EXAMPLE: Consider $y_1, y_2, y_3$ IID $N(\mu, \sigma^2).$ We shall cast it as a linear model. Then the residuals are $e_i = y_i-\b y$'s. The REML method is to apply ML based on the $e_i$'s. Notice that $(e_1, e_2, e_3)$ has a singular distribution, since $\sum e_i = 0.$ We shall throw away $e_3$. Then the joint distribution of $(e_1,e_2)$ is normal with mean 0 and $$ cov(e_1,e_2) = cov(y_1,y_2) + var(\b y) - cov(y_1,\b y) - cov(y_2,\b y) = = - \frac{\sigma^2}{3}. $$ Also, $V(e_1)= V(e_2) = \frac{2 \sigma^2}{3}.$
Thus the covariance matrix is $\Sigma = \sigma^2\cdot A$, where $A=\frac 13\left[\begin{array}{ccccccccccc}2 & -1\\-1&2 \end{array}\right].$ The log-likelihood is $$ \ell(\sigma^2) = \mbox{constant} - \frac 12\log \sigma^2 - \frac{1}{2\sigma^2} (e_1\quad e_2)A^{-1} \left[\begin{array}{ccccccccccc}e_1\\e_2 \end{array}\right]. $$ A little computation would show that $(e_1\quad e_2)A^{-1} \left[\begin{array}{ccccccccccc}e_1\\e_2 \end{array}\right] = e_1^2+e_2^2+e_3^2.$ So solving $\ell'(\sigma^2) = 0,$ we shall get $$ \h\sigma^2 = \frac{e_1^2+e_2^2+e_3^2}{2}, $$ which is our familiar formula.
Even this simple example was not entirely straightforward,
especially that "little computation" part.
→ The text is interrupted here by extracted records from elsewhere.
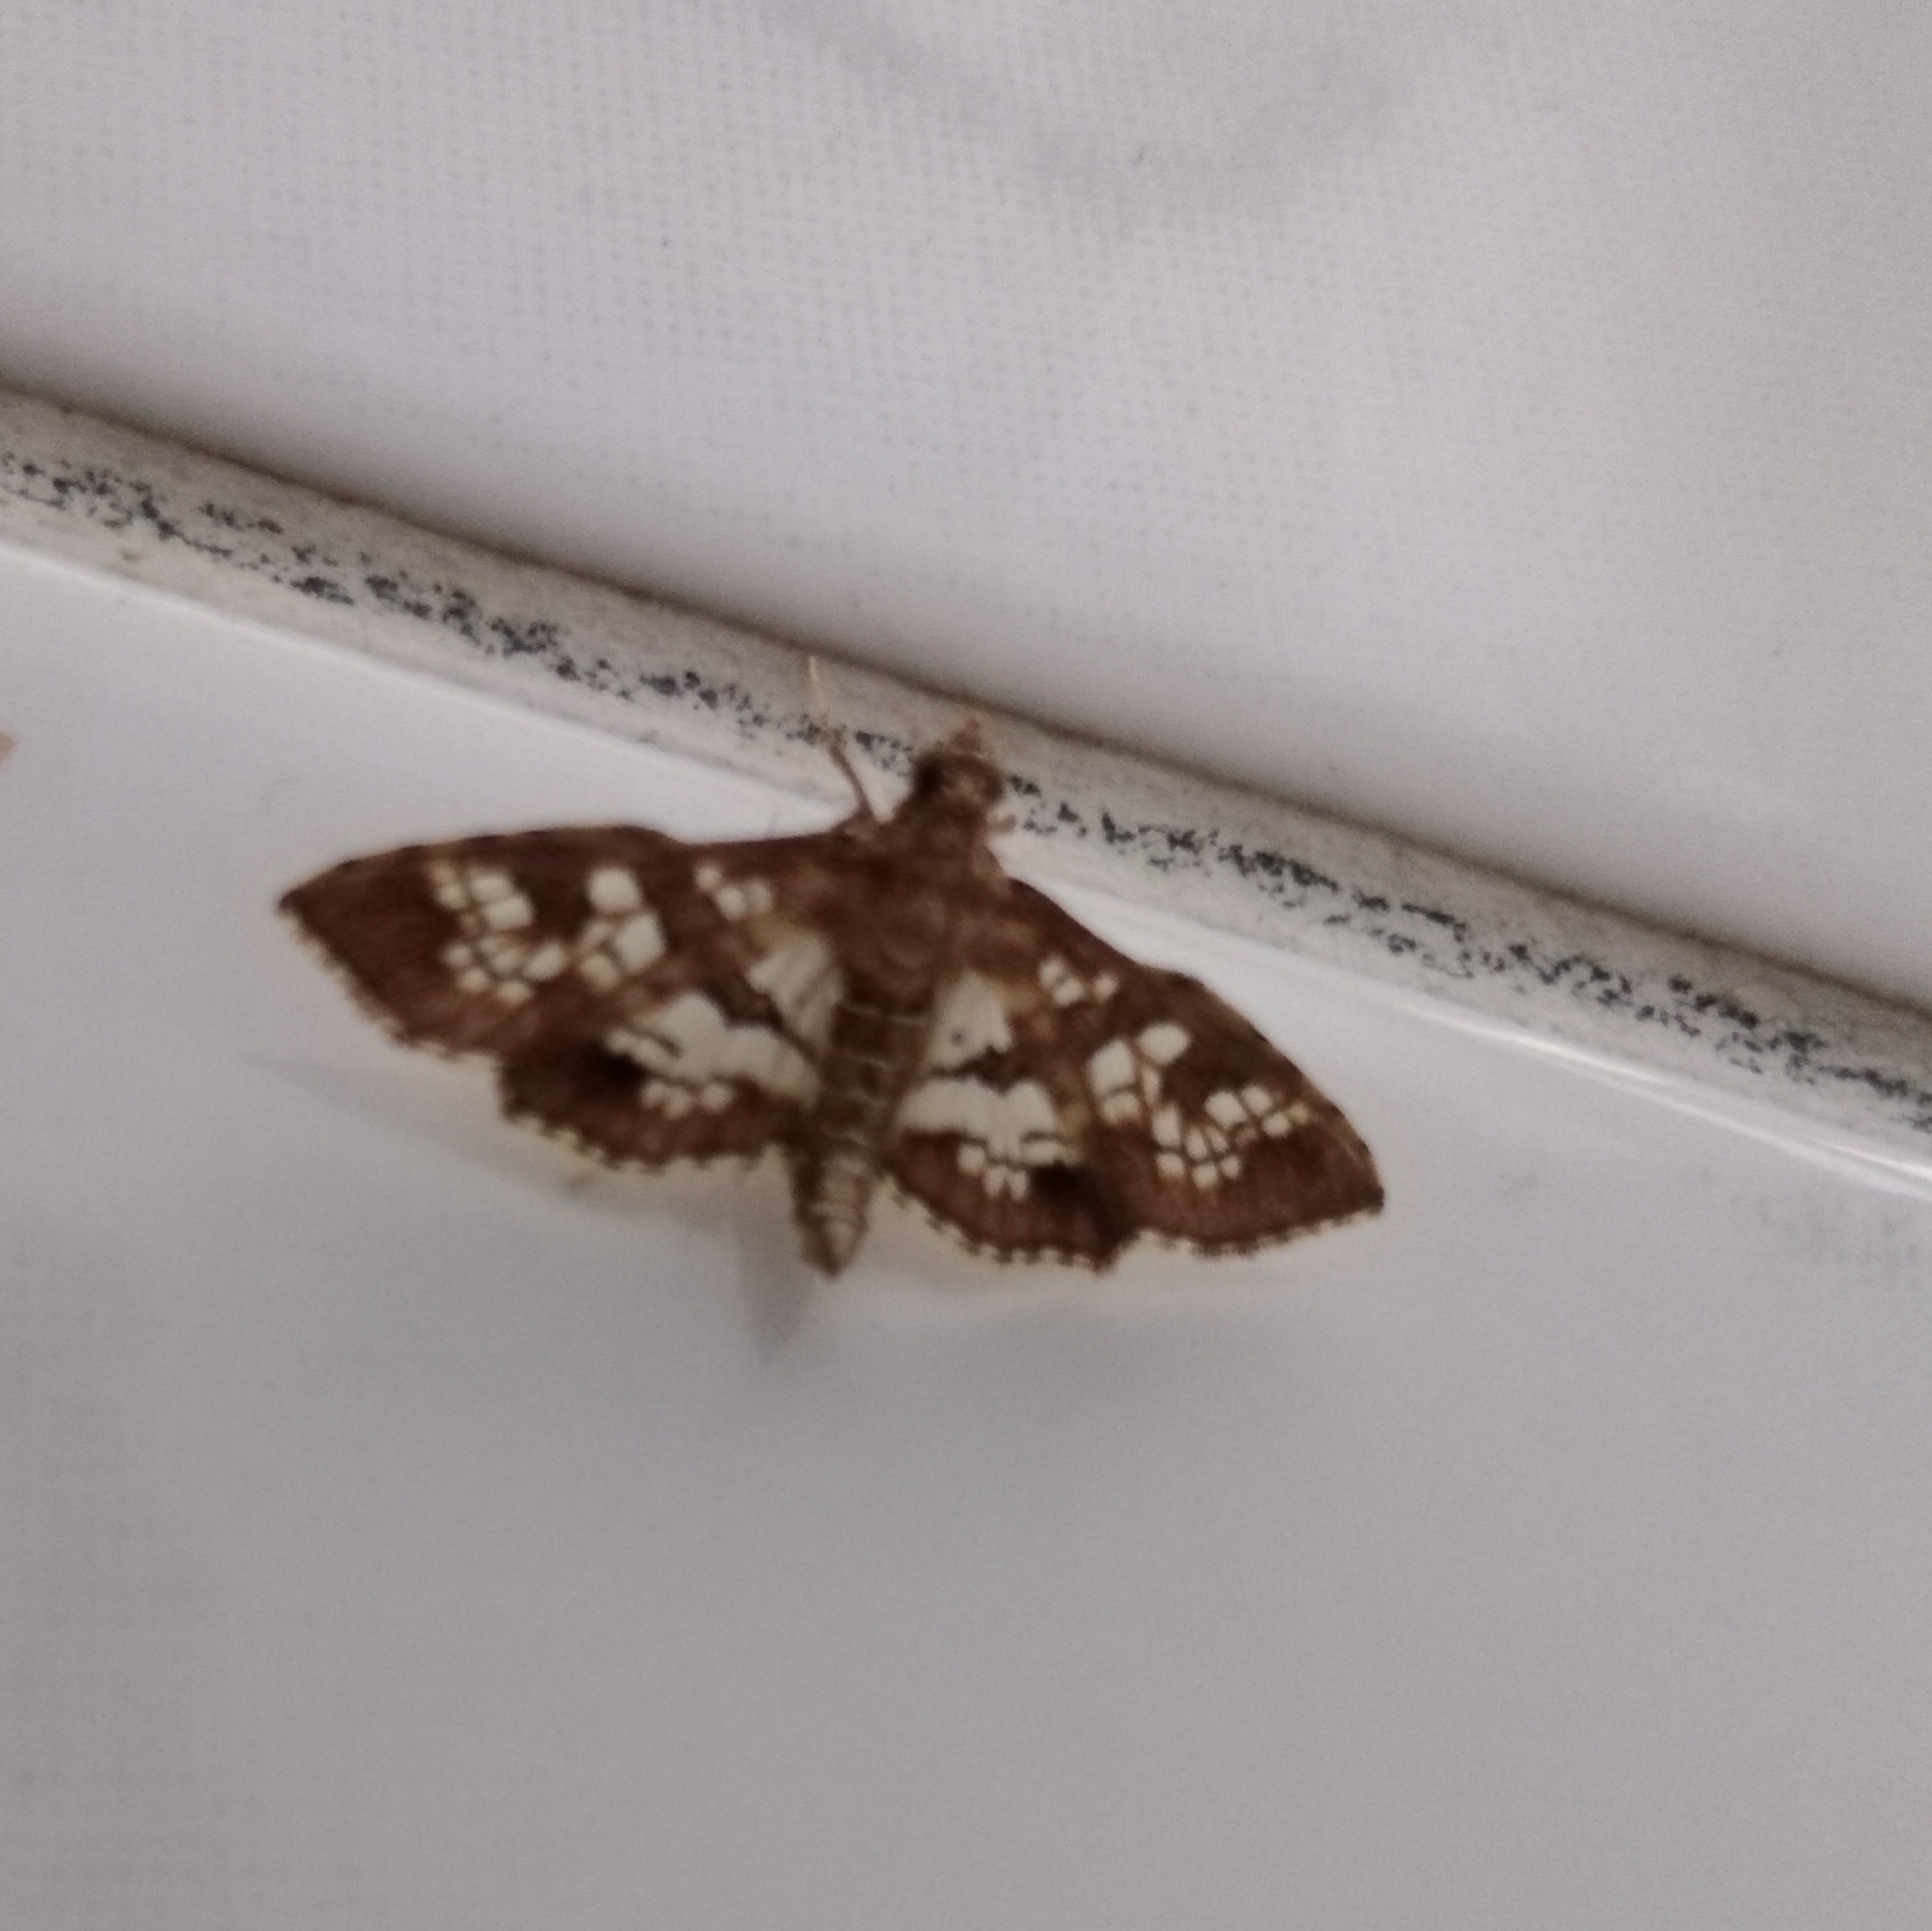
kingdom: Animalia
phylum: Arthropoda
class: Insecta
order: Lepidoptera
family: Crambidae
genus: Sameodes
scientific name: Sameodes cancellalis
The following example
takes a more careful approach so that we can deal with any
linear model.
EXAMPLE: This time we start with a linear model in the general form $$ y = X \beta + \epsilon. $$ Obtain REML of $\sigma^2$ by applying ML on $ e.$
SOLUTION: We know that $ e = (I-P_X) y\in \col(I-P_X).$ We shall remove redundancy from $ e$ cleverly this time. We shall take any ONB of $\col(I-P_X),$ and stack the vectors as columns to create a matrix $B_{n\times (n-r)}.$ Though $ e$ consists of $n$ numbers, yet expressed w.r.t. this basis there are only $n-r$ numbers, $w_1,...,w_{n-r}.$ If we write $w = (w_1,...,w_{n-r})',$ then $w = B' e.$ Since $B'P = O,$ hence $w = B' e = B'(I-P_X) y = B'y.$ So $w\sim N(0,\sigma^2 B'B) = N(0,\sigma^2 I_{n-r}).$ See the advantage of being clever while removing the redundancy? The log-likelihood based on $w$ is $$ \ell(\sigma^2) = \log \sigma^2 + \frac{w'w}{\sigma^2}. $$ Solving $\ell'(\sigma^2) = 0,$ we immediately get $$ \h \sigma^2 = \frac{w'w}{n-r} = \frac{e'e}{n-r}, $$ as expected.
Such an nice analytical expression was possible because we
assumed the dispersion matrix of $\epsilon $ to
be $\sigma^2 I.$ Had we assumed it to be
some $\Sigma(\theta),$ where $\theta$ is unknown (but
the form of $\Sigma(\cdot)$ being known), we would face a
bit more trouble.
First, $\h \beta $ may not have a closed-form expression any
more. The maximisation w.r.t. $\beta$ and $\theta$ are
entangled together. We shall proceed step by step: Let $\h
\beta(\theta)$ be the likelihood maximiser for a given $\theta.$
We shall apply ML on $e(\theta) = y-X \beta(\theta).$
$$
\ell(\theta) = \log |\Sigma(\theta)| + w' \Sigma(\theta) ^{-1} w.
$$
After this, REML has to proceed numerically.
weight length 1 23.1 1 23.0 2 25.3 2 25.5 3 26.9 3 27.1 4 29.7 4 29.8 5 31.9 5 31.9We want to fit the regression model $y_i = \alpha + \beta x_i + \epsilon_i,$ where $x$ is the weight hung from a spring, and $y$ is the resulting length of the spring. We assume that $\epsilon_i$'s have $N(0, \sigma^2)$ distribution for some unknown $\sigma^2>0,$ and that measurements involving the same weights are correlated with unknown correlation $\rho\in[-1,1].$ Estimate all the parameters ($\alpha,\beta,\sigma^2,\rho$) using any of the techniques discussed in this page.